# [Work request]
How many of the lines in the data contain "base"? Give only the number.
=== Information ===
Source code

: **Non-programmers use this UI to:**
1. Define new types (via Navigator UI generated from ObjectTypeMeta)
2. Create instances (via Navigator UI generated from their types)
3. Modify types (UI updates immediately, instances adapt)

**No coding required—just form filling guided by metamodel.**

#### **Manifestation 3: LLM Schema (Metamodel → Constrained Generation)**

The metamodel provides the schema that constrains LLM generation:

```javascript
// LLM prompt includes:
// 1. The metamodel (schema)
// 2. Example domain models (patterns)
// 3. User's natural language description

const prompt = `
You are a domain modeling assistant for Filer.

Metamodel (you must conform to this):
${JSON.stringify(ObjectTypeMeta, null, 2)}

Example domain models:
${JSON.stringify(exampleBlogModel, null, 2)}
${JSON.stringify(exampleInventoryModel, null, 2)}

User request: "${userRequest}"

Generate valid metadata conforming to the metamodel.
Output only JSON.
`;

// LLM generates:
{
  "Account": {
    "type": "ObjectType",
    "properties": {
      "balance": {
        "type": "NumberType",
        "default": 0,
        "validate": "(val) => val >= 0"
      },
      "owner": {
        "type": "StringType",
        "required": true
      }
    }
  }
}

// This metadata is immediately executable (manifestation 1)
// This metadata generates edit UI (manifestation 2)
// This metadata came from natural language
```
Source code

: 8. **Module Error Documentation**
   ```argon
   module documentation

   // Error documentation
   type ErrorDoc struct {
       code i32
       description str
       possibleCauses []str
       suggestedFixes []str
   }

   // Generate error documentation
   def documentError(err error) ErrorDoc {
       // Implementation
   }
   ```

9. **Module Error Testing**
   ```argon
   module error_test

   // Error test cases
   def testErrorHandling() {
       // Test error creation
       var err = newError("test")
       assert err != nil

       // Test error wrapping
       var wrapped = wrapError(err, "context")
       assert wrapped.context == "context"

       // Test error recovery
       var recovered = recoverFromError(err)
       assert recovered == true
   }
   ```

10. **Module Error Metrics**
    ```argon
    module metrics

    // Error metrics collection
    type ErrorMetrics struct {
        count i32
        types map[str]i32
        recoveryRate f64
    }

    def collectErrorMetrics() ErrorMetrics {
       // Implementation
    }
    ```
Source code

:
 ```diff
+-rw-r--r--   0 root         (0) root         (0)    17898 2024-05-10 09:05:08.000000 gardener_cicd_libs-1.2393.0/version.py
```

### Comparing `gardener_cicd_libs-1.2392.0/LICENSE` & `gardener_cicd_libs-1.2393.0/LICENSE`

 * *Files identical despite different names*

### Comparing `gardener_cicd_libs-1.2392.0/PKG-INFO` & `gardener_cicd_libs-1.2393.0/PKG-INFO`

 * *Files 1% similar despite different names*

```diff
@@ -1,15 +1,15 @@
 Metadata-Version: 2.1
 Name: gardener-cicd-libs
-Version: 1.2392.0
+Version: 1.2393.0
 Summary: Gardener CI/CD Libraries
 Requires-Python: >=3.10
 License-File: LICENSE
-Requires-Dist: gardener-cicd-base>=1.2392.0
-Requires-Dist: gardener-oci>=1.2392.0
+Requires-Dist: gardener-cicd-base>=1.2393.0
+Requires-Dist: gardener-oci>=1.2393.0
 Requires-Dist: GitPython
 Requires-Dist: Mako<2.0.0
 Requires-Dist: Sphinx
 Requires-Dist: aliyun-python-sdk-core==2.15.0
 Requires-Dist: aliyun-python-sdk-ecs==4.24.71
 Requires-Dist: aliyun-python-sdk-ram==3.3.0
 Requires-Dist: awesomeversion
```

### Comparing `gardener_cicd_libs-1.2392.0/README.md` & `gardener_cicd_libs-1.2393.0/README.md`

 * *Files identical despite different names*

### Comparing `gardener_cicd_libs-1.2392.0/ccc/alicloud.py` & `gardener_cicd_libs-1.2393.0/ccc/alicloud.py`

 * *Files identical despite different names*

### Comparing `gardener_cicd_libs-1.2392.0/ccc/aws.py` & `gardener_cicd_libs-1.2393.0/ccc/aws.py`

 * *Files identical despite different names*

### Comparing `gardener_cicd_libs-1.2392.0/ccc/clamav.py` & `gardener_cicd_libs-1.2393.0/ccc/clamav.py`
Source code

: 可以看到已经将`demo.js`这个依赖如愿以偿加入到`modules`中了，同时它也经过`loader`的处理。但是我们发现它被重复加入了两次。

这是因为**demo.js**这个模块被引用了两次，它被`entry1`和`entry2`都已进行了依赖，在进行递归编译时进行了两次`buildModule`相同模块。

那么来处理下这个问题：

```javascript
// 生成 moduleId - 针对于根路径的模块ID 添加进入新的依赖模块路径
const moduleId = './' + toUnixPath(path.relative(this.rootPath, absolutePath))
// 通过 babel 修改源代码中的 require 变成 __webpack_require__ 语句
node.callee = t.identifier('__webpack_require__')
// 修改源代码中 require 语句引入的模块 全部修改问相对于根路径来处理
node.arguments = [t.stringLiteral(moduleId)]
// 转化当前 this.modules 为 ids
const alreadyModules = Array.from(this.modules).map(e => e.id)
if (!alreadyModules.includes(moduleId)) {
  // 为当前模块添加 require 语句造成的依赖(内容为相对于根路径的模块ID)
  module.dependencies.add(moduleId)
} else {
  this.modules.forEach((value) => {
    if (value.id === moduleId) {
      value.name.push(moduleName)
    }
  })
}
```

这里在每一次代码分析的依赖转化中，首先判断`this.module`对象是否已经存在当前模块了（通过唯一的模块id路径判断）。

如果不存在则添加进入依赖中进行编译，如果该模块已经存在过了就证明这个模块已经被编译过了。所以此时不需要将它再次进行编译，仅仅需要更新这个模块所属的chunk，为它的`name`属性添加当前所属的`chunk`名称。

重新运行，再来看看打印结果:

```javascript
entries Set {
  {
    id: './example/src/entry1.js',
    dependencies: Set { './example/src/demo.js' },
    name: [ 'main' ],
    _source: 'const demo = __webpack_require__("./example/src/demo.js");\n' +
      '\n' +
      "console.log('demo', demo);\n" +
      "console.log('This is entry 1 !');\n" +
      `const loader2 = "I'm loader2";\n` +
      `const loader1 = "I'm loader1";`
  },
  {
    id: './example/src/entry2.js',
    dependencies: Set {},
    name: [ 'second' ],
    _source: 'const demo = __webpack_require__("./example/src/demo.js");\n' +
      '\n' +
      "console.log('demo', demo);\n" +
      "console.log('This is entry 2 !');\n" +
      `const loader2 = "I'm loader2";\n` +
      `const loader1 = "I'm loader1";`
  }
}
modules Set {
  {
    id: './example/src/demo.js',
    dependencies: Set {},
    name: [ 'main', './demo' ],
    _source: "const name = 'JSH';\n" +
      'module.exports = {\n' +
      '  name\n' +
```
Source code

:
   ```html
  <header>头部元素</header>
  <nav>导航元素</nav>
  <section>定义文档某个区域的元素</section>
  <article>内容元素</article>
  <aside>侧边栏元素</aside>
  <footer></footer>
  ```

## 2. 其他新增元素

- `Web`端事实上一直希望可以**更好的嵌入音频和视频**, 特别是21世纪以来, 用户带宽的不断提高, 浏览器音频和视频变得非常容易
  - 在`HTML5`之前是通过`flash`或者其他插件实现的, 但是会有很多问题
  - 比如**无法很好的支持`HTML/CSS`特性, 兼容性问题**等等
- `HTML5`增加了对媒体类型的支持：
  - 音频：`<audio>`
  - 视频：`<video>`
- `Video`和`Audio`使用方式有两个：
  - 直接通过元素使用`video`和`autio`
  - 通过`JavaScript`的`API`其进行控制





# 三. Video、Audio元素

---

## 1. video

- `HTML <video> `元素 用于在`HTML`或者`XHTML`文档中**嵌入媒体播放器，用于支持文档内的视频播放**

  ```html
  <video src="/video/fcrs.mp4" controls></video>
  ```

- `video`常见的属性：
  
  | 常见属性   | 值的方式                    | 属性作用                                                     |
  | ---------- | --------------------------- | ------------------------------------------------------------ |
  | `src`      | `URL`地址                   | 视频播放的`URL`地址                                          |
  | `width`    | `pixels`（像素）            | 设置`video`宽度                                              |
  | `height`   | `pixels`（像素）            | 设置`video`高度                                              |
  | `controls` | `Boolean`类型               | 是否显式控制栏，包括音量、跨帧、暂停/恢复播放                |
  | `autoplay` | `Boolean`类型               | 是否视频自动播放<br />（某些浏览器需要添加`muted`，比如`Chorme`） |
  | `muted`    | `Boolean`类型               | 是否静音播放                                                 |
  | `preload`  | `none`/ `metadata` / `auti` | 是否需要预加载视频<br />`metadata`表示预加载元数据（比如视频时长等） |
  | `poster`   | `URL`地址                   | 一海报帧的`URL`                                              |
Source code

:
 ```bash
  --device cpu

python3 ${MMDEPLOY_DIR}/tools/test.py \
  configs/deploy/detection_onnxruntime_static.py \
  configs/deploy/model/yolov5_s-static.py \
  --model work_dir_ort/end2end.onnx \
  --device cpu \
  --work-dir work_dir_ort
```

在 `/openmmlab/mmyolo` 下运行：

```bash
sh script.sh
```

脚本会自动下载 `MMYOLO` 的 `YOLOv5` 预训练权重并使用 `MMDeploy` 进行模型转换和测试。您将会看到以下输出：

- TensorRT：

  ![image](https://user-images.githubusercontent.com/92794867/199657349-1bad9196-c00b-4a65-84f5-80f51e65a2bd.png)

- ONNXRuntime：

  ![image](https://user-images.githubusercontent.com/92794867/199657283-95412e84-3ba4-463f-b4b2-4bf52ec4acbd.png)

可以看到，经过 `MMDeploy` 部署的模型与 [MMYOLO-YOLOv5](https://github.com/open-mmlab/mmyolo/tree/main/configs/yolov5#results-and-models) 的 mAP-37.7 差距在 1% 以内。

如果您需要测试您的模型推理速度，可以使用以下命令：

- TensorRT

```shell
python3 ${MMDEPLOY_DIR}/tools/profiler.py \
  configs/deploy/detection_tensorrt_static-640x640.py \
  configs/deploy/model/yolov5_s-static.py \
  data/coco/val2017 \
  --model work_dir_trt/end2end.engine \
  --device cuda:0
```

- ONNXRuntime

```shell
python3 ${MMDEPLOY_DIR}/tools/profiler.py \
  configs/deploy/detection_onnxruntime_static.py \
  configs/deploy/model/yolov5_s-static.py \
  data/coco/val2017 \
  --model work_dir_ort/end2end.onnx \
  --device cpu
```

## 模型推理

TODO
===
# [Response below]
2